Prohibitions on Restrictive Covenants for Healthcare Providers
Under the pre-amendment version of C.R.S. § 8-2-113, Colorado employers are generally prohibited from enforcing noncompete agreements except in a few narrow circumstances. Historically, one of those exceptions applied to physicians. Whereas most noncompetes and customer nonsolicits must be necessary for the protection of trade secrets, physicians had their own provisions. Employers could not prohibit physicians from practicing medicine post-employment, but agreements could require damages reasonably related to injury suffered by termination of the agreement or damages related to competition—without reference to trade secrets.
This historical provision aimed to balance the continuity of patient care with employers’ interests in protecting business interests. But it drew criticism that the potential for financial penalties could discourage physicians form continuing patient case after changing practices. In response, the legislature passed SB 83, which effectively prohibits covenants not to compete (including customer or patient nonsolicits) with a range of healthcare providers.
SB 83 institutes four major updates regarding restrictive covenants in the medical field. First, the historical provisions treating physicians differently are eliminated. Second, any covenant not to compete, including a customer or patient nonsolicit, that restricts an applicable healthcare provider’s practice is void. Third, the law protects certain patient communications. Now, a covenant is void if it prohibits or materially restricts a healthcare provider (as defined in the act) from communicating with patients about the provider’s continuing practice, the provider’s new professional contact information, or the patient’s right to choose a provider. Fourth, the healthcare providers to whom the exceptions apply are expanded beyond physicians. In addition to the practice of medicine, the amendments apply to the practice of dentistry and advanced-practice nursing. The provisions related to patient communication apply to midwives as well.
Importantly, the amended law does not bar restrictive covenants with healthcare providers entirely. C.R.S. § 8-2-113 generally does not apply to employee nonsolicitation covenants, and covenants that do not restrict the healthcare provider’s practice are not per se void. For example, a covenant with a healthcare executive, unrelated to the practice of medicine, may still be enforceable for the protection of trade secrets.
Restrictions on Covenants with Minority Business Owners
SB 83 also imposes new conditions on the enforceability of noncompetes in sale-of-business agreements, particularly for minority-interest owners (i.e., those holding less than 50% ownership). Now, a restrictive covenant tied to a sale is only enforceable if the compensation provided to the seller meets a defined threshold in relation to both the seller’s income and ownership interest.
To enforce a covenant not to compete (including a customer nonsolicit) against a minority owner, the buyer must pay consideration that satisfies a complex formula. This includes comparing the seller’s annual earnings and the amount received from the sale to justify any restriction on future business activity. Specifically, the maximum duration is calculated by dividing the total amount they received from selling their ownership by their average annual cash compensation from the business (including income from their ownership) over the shorter of the past two years or the time they were with the business.

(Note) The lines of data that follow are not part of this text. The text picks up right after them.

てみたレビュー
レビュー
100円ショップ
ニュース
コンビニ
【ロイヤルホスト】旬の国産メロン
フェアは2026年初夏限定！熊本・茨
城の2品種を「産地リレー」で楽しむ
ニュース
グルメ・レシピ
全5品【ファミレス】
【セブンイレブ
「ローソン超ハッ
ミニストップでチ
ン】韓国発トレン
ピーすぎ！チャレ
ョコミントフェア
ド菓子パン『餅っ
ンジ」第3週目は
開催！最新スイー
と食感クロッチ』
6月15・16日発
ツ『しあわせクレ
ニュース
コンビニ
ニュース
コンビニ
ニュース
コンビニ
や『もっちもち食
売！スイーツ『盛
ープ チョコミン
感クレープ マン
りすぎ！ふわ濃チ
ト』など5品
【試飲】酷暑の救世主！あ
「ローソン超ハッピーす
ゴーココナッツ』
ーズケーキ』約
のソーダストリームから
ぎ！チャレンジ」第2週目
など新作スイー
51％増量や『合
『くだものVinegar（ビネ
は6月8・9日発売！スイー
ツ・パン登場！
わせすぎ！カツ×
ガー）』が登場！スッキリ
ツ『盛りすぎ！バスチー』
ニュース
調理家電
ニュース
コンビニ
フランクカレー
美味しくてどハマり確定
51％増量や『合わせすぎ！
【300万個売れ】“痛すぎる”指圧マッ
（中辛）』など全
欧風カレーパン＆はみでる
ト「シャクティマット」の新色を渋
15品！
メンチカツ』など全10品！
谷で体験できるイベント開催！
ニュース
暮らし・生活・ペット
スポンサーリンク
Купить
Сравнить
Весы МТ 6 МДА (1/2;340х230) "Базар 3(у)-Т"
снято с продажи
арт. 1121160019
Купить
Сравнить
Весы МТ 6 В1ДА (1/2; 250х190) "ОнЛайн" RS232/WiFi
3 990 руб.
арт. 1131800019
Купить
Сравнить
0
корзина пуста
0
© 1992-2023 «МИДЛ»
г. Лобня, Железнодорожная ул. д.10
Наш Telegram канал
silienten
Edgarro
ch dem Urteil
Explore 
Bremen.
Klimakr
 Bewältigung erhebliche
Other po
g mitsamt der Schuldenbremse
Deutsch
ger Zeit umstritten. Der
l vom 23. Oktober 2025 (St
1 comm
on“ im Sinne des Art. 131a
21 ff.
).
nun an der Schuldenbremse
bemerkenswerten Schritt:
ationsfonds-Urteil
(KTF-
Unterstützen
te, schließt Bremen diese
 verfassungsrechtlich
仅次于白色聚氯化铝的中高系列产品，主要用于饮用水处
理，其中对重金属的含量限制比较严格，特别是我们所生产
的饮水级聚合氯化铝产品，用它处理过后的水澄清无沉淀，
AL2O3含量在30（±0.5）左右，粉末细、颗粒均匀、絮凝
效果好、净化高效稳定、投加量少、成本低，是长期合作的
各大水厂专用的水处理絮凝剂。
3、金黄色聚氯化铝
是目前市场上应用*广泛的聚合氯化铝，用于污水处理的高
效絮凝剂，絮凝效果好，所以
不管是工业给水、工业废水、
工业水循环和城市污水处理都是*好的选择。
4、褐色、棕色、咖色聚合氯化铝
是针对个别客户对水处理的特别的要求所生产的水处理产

For example, if a minority owner received $50,000 from the sale of their ownership share and earned an average of $100,000 per year in salary and ownership income, the allowable noncompete duration would be $50,000 divided by $100,000, or 0.5 years (six months). The result is that the duration of a sale-of-business covenant for minority-interest owners may be quite short indeed if the proceeds of the sale are a fraction of the employee’s annualize cash compensation.
These provisions aim to prevent buyers from overreaching by imposing restrictions on individuals who lack majority control and do not receive substantial financial benefit from a sale.
Conclusion
Colorado’s SB 83 is the latest material update to Colorado’s noncompete law. Employers and business purchasers should begin reviewing existing agreements now to ensure full compliance beginning with agreements entered into or renewed on or after August 6, 2025 effective date.